Our Assumed Trust in Cyber Security Vendors
The recent CrowdStrike incident highlighted the need for thorough assessments of kernel-mode software, emphasising the importance of rigorous security evaluations regardless of certifications or reputation.
Edwin Kwan
Imagine you are a security manager being asked to do a security assessment on a new software for your organisation. It will be deployed across all Windows workstations and servers and operate as a boot-start driver in kernel mode, granting it extensive access to the system. The driver has been signed by Microsoft's Windows Hardware Quality Labs (WHQL), so it is considered robust and trustworthy. However, additional components that the driver will use are not included in the certification process. These components are updates that will be regularly downloaded from the internet. As a security manager, would you have any concerns?
I would be, but what if it were a leading global cybersecurity vendor? Do we have too much assumed and transitive trust in cybersecurity vendors?
The recent CrowdStrike Blue Screen of Death (BSOD) incident has raised significant concerns about the security and reliability of kernel-mode software, even when certified by trusted authorities. On July 19, 2024, a faulty update from CrowdStrike, a widely used cybersecurity provider, caused thousands of Windows machines worldwide to experience BSOD errors, affecting banks, airlines, TV broadcasters, and numerous other enterprises.
This incident highlights a critical issue that security managers must consider when assessing new software, particularly those operating in kernel mode. CrowdStrike's Falcon sensor, while signed by Microsoft's Windows Hardware Quality Labs (WHQL) as robust and trustworthy, includes components that are downloaded from the internet and not part of the WHQL certification process.

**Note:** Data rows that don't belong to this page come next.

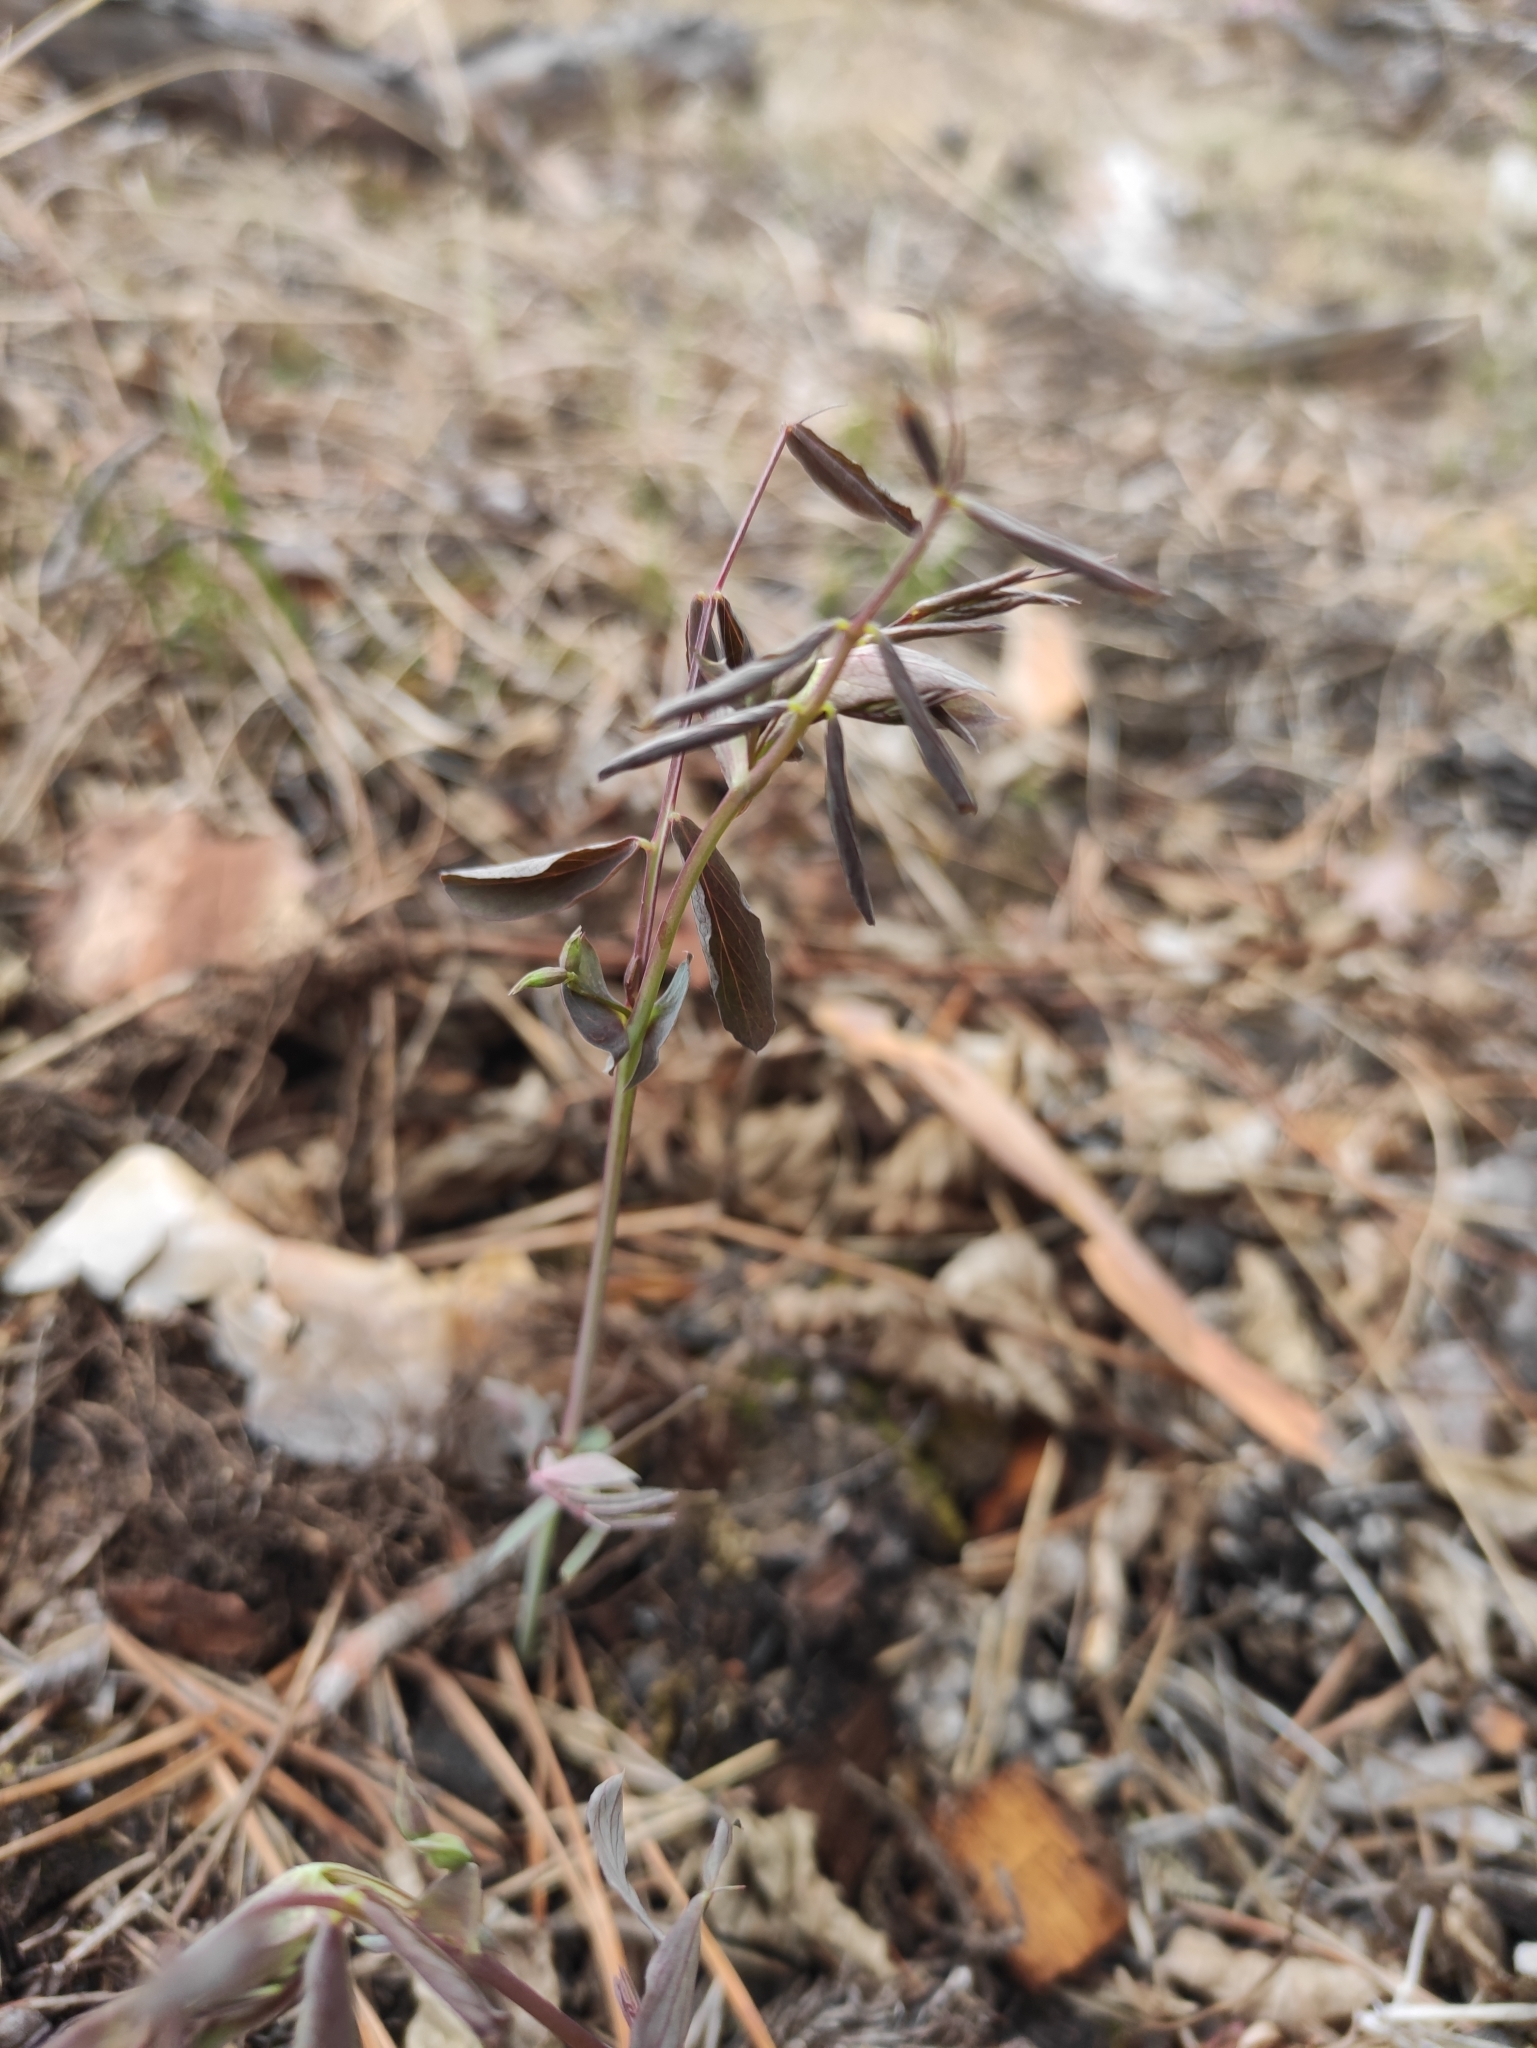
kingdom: Plantae
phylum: Tracheophyta
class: Magnoliopsida
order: Fabales
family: Fabaceae
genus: Lathyrus
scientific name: Lathyrus humilis
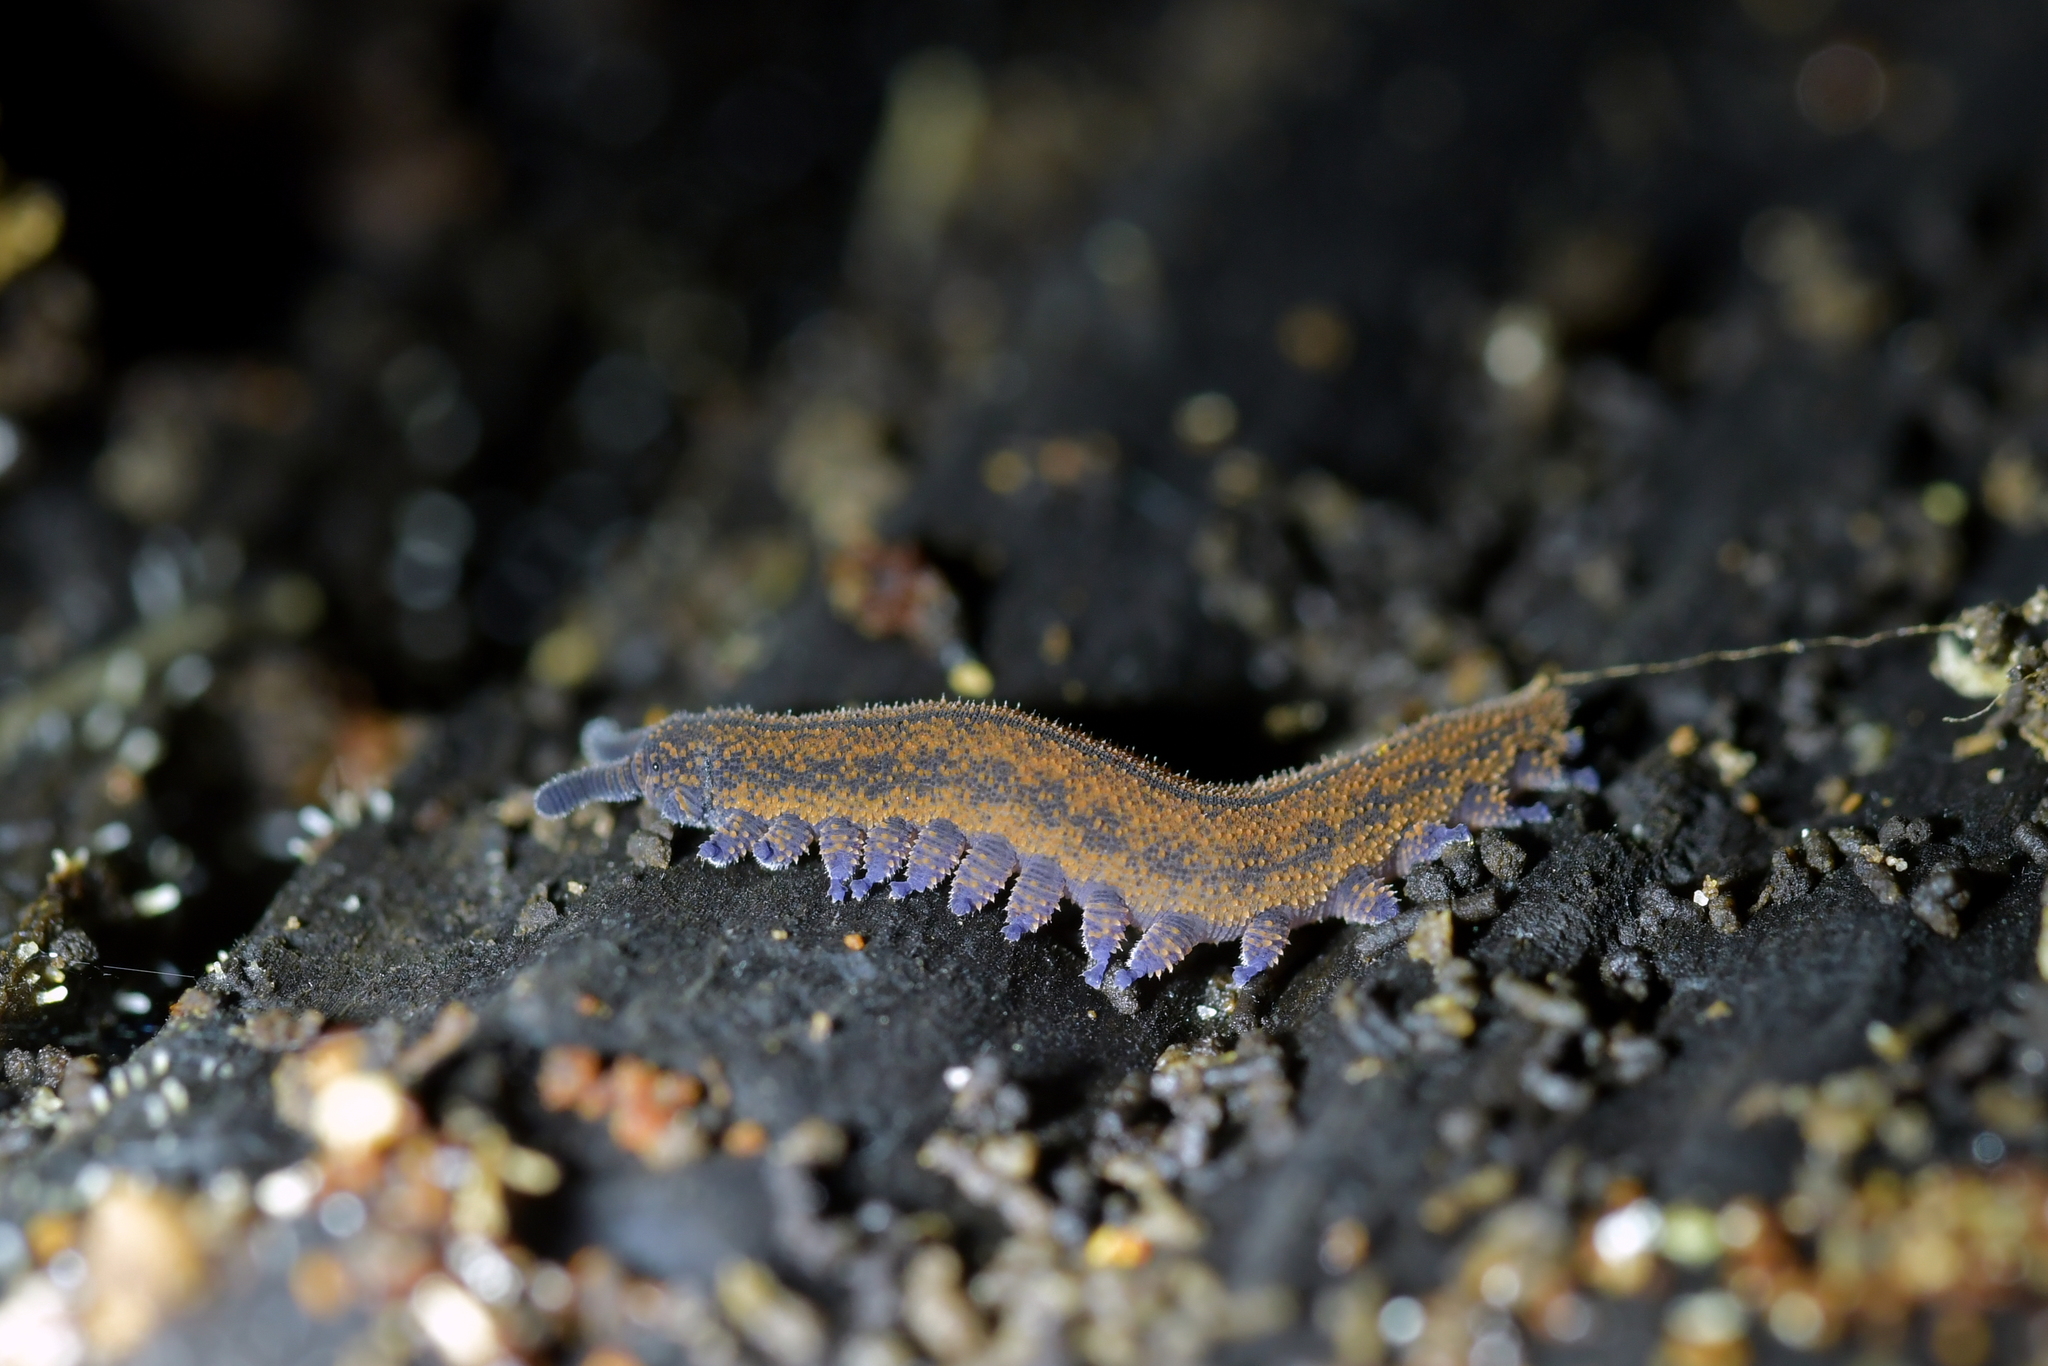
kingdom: Animalia
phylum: Onychophora
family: Peripatopsidae
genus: Peripatoides
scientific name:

The CrowdStrike software operates as a boot-start driver in kernel mode, granting it extensive system access. It relies on externally downloaded updates to maintain quick turnaround times for malware definition updates. While the exact nature of these update files is unclear, they could potentially contain executable code for the driver or merely malware definition files. If these updates include executable code, it means unsigned code of unknown origin is running with full kernel-mode privileges, posing a significant security risk.
The recent BSOD incident suggests that the CrowdStrike driver may lack adequate resilience, with insufficient error checking and parameter validation. This became evident when a faulty update caused widespread system crashes, indicating that the software's error handling mechanisms could not prevent catastrophic failures.
For security managers, this incident serves as a stark reminder of the potential risks associated with kernel-mode software, even when it comes from reputable sources. It underscores the need for thorough assessments of such software, paying particular attention to:
1. Update mechanisms and their security implications
2. The scope of WHQL certification and what it does and does not cover
3. Error handling and system stability safeguards
4. The potential impact of software failures on critical systems
While CrowdStrike has since addressed the issue and provided fixes, the incident has caused significant disruptions across various sectors. It has also prompted discussions about balancing rapid threat response capabilities and system stability in cybersecurity solutions.
In conclusion, this event emphasises the importance of rigorous security assessments for kernel-mode software, regardless of its certifications or reputation. Security managers must carefully weigh the benefits of such software against the potential risks they introduce to system stability and security.